Lucía Miranda ha puesto en pie una obra desmedida, vibrante y excesiva sobre la relación de España con Filipinas, la gran olvidada. Las últimas es un ejercicio para reexaminar los cimientos del pensamiento español y su mirada eurocentrista hacia el mundo colonial. A través de la unión del teatro farsesco con el teatro político, la directora se interroga qué hay detrás de esa memoria tan española que tan solo recuerda la gesta “heroica” de aquellos últimos soldados que siguieron luchando cuando España ya se había rendido.

Y así comienza la obra que acaba de estrenarse en la sala grande del Teatro Valle-Inclán de Madrid, hasta el 21 de junio. Los actores, casi en su totalidad de origen filipino o descendientes de españoles que allí vivieron, acercan los testimonios de los descendientes de “los últimos de Filipinas” a través de la técnica del verbatim. Testimonios que se han recogido en entrevistas realizadas por la compañía y que se trasladan a escena sin ninguna modificación gracias a que los actores van escuchándolos por un pinganillo.

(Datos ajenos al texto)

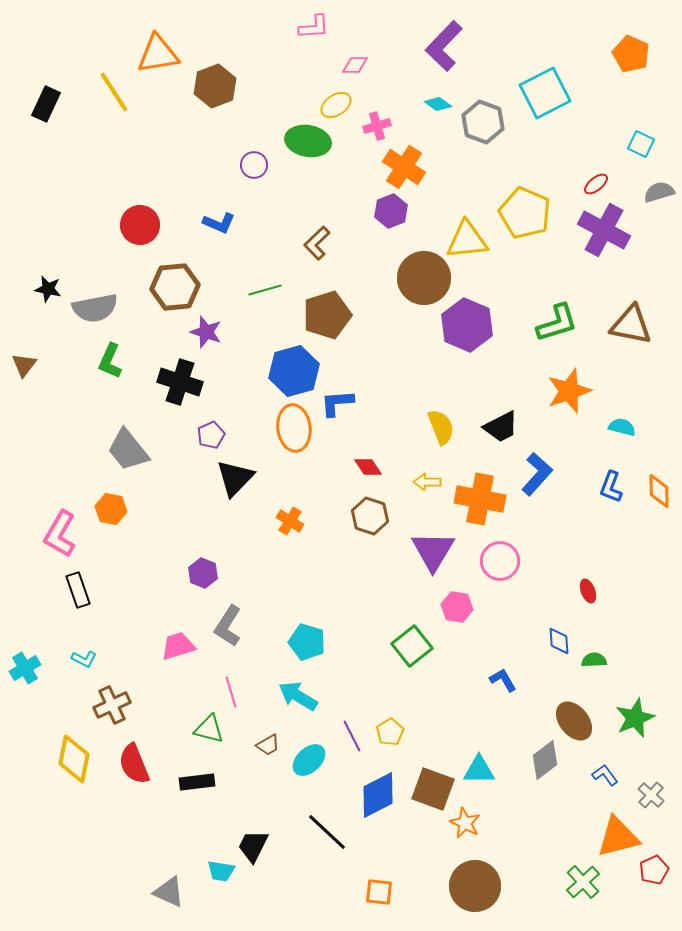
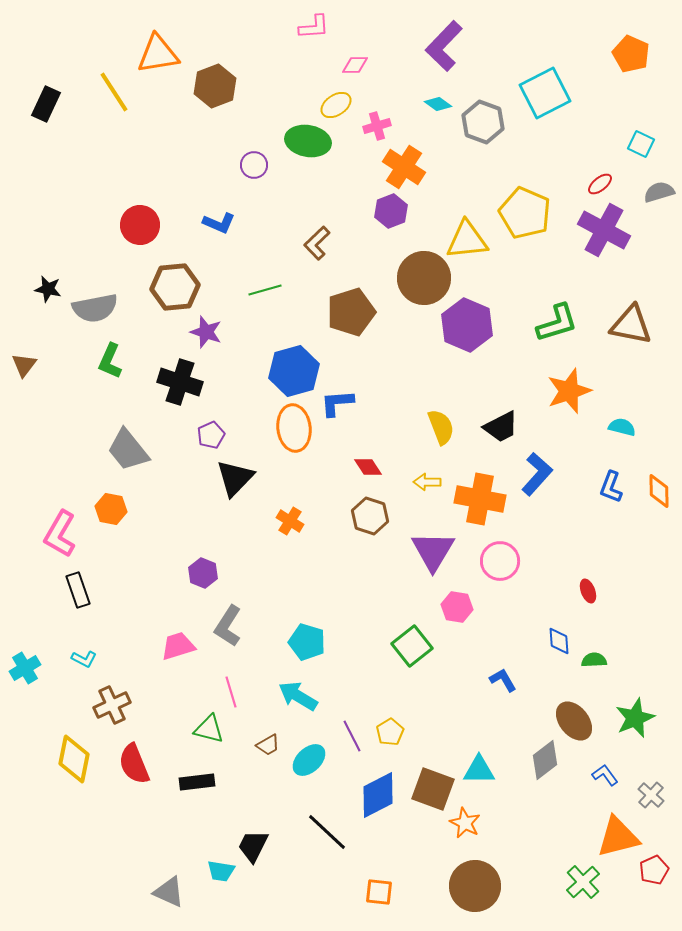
red ellipse at (596, 184): moved 4 px right
brown pentagon at (327, 315): moved 24 px right, 3 px up
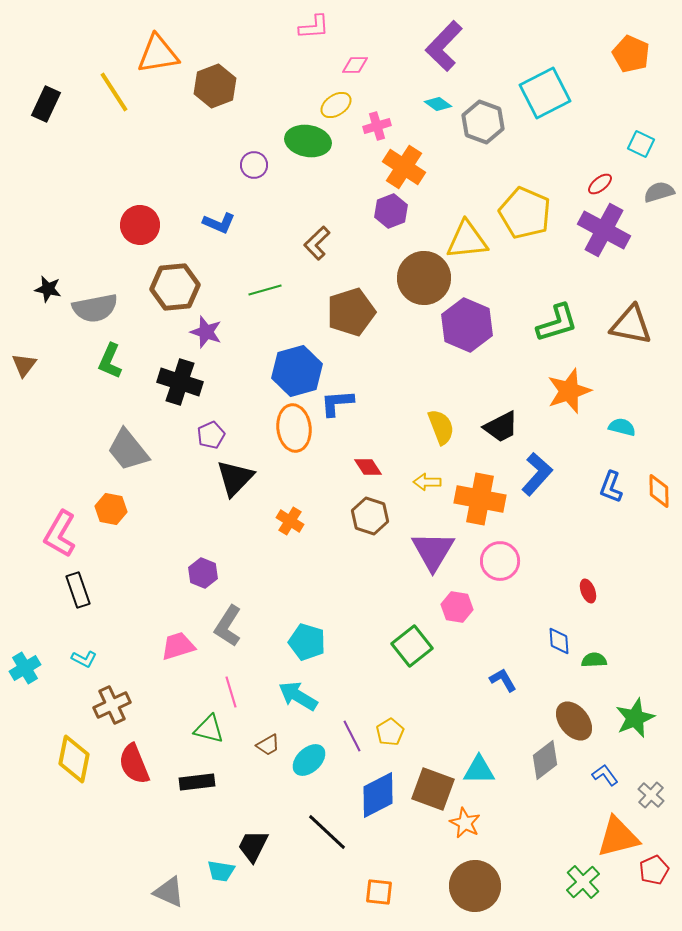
blue hexagon at (294, 371): moved 3 px right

Un comienzo de puro teatro político. El verbatim surgió a principios del siglo con el alemán Erwin Piscator. Desde que en 1925 Piscator estrenó Trotz alledem! (¡A pesar de todo!), obra que trasladaba a través de testimonios los aplastamientos de los movimientos obreros con la llegada de la República de Weimar, el verbatim nunca ha dejado de estar presente en el teatro.